## TASK DESCRIPTION:
Reproduce all of the data exactly.

## GIVEN RECORDS:
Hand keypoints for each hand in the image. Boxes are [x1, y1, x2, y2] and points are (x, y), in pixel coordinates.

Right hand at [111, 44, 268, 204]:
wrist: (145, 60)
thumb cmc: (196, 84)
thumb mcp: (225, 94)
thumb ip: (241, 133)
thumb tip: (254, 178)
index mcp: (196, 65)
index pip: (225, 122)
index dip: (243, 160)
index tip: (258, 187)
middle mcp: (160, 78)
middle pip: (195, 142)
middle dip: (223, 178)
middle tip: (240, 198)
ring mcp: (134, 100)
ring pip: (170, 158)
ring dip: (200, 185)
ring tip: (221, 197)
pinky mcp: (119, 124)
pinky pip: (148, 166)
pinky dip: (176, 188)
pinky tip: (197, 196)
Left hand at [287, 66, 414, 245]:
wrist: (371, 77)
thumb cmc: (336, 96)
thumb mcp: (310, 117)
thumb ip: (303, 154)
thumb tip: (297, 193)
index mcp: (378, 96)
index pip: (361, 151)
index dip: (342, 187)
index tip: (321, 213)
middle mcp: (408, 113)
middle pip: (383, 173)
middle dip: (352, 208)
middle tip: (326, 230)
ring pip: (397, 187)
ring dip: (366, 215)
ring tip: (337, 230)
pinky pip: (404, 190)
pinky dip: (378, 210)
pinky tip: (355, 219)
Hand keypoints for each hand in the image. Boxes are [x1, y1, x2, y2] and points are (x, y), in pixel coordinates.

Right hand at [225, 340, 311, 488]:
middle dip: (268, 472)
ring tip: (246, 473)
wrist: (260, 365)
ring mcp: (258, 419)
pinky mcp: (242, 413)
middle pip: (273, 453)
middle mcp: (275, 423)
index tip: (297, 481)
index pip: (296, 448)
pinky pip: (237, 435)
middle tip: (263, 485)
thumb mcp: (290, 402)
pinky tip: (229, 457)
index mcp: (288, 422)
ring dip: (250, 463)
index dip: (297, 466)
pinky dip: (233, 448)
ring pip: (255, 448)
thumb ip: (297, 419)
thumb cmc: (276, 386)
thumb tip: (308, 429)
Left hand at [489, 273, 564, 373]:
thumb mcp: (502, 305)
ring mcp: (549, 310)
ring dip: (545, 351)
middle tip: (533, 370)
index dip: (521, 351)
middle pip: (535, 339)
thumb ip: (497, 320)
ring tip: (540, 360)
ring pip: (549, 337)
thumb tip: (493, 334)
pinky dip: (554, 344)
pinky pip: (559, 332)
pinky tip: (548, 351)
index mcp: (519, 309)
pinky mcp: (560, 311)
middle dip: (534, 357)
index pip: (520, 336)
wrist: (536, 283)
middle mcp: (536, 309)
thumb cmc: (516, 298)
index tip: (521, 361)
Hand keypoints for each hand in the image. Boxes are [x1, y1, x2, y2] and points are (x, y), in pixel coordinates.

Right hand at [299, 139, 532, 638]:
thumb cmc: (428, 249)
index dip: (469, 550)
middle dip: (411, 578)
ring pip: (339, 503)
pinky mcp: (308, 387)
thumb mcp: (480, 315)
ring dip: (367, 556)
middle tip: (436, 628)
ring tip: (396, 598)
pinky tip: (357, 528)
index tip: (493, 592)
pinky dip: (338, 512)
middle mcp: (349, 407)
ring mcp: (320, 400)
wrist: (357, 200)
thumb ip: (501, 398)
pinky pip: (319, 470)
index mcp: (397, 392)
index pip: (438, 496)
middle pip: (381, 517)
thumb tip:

## RESPONSE FOR THIS EXERCISE:
Hand keypoints for each hand in the image. Boxes are [x1, y1, x2, y2] and points are (x, y), in pixel coordinates.

Right hand at [111, 44, 268, 204]:
wrist: (145, 60)
thumb cmc: (196, 84)
thumb mcp: (225, 94)
thumb ip: (241, 133)
thumb tip: (254, 178)
index mcp: (196, 65)
index pip: (225, 122)
index dip: (243, 160)
index tip: (258, 187)
middle mcp: (160, 78)
middle pip: (195, 142)
middle dip: (223, 178)
middle tip: (240, 198)
ring mcp: (134, 100)
ring pip: (170, 158)
ring dip: (200, 185)
ring tip: (221, 197)
pinky mcp: (119, 124)
pinky pip: (148, 166)
pinky dip: (176, 188)
pinky tip: (197, 196)
Left hand at [287, 66, 414, 245]:
wrist: (371, 77)
thumb cmc: (336, 96)
thumb mcp: (310, 117)
thumb ip: (303, 154)
thumb tip: (297, 193)
index mcp: (378, 96)
index pip: (361, 151)
index dip: (342, 187)
index tip: (321, 213)
middle mcp: (408, 113)
middle pip: (383, 173)
middle dip: (352, 208)
middle tip: (326, 230)
ring pip: (397, 187)
ring dip: (366, 215)
ring tip: (337, 230)
pinky pip: (404, 190)
pinky dip: (378, 210)
pinky tip: (355, 219)
Hand keypoints for each hand in the image. Boxes are [x1, y1, x2, y2] and points are (x, y), in pixel coordinates.

Right hand at [225, 340, 311, 488]:
middle dip: (268, 472)
ring tip: (246, 473)
wrist: (260, 365)
ring mcp: (258, 419)
pinky mcp: (242, 413)
middle pip: (273, 453)
middle mcp: (275, 423)
index tip: (297, 481)
index pip: (296, 448)
pinky pip: (237, 435)
middle tip: (263, 485)
thumb mcp: (290, 402)
pinky tip: (229, 457)
index mcp: (288, 422)
ring dip: (250, 463)
index dip: (297, 466)
pinky dip: (233, 448)
ring pip: (255, 448)
thumb ip: (297, 419)
thumb cmc: (276, 386)
thumb tip: (308, 429)
Left hand at [489, 273, 564, 373]:
thumb mcp: (502, 305)
ring mcp: (549, 310)
ring dip: (545, 351)
middle tip: (533, 370)
index dip: (521, 351)
middle pip: (535, 339)
thumb ip: (497, 320)
ring tip: (540, 360)
ring pip: (549, 337)
thumb tip: (493, 334)
pinky dip: (554, 344)
pinky pip: (559, 332)
pinky tip: (548, 351)
index mcp: (519, 309)
pinky mcp: (560, 311)
middle dip: (534, 357)
index pip: (520, 336)
wrist: (536, 283)
middle mcp: (536, 309)
thumb cmc: (516, 298)
index tip: (521, 361)
Hand keypoints for each hand in the image. Boxes are [x1, y1, x2, y2] and points are (x, y), in pixel coordinates.

Right hand at [299, 139, 532, 638]:
thumb cmc: (428, 249)
index dip: (469, 550)
middle dip: (411, 578)
ring pip: (339, 503)
pinky mcp: (308, 387)
thumb mcp: (480, 315)
ring dip: (367, 556)
middle tip: (436, 628)
ring tip: (396, 598)
pinky tip: (357, 528)
index tip: (493, 592)
pinky dip: (338, 512)
middle mcp: (349, 407)
ring mcp: (320, 400)
wrist: (357, 200)
thumb ip: (501, 398)
pinky pip: (319, 470)
index mcp: (397, 392)
index pip: (438, 496)
middle pip: (381, 517)
thumb tip:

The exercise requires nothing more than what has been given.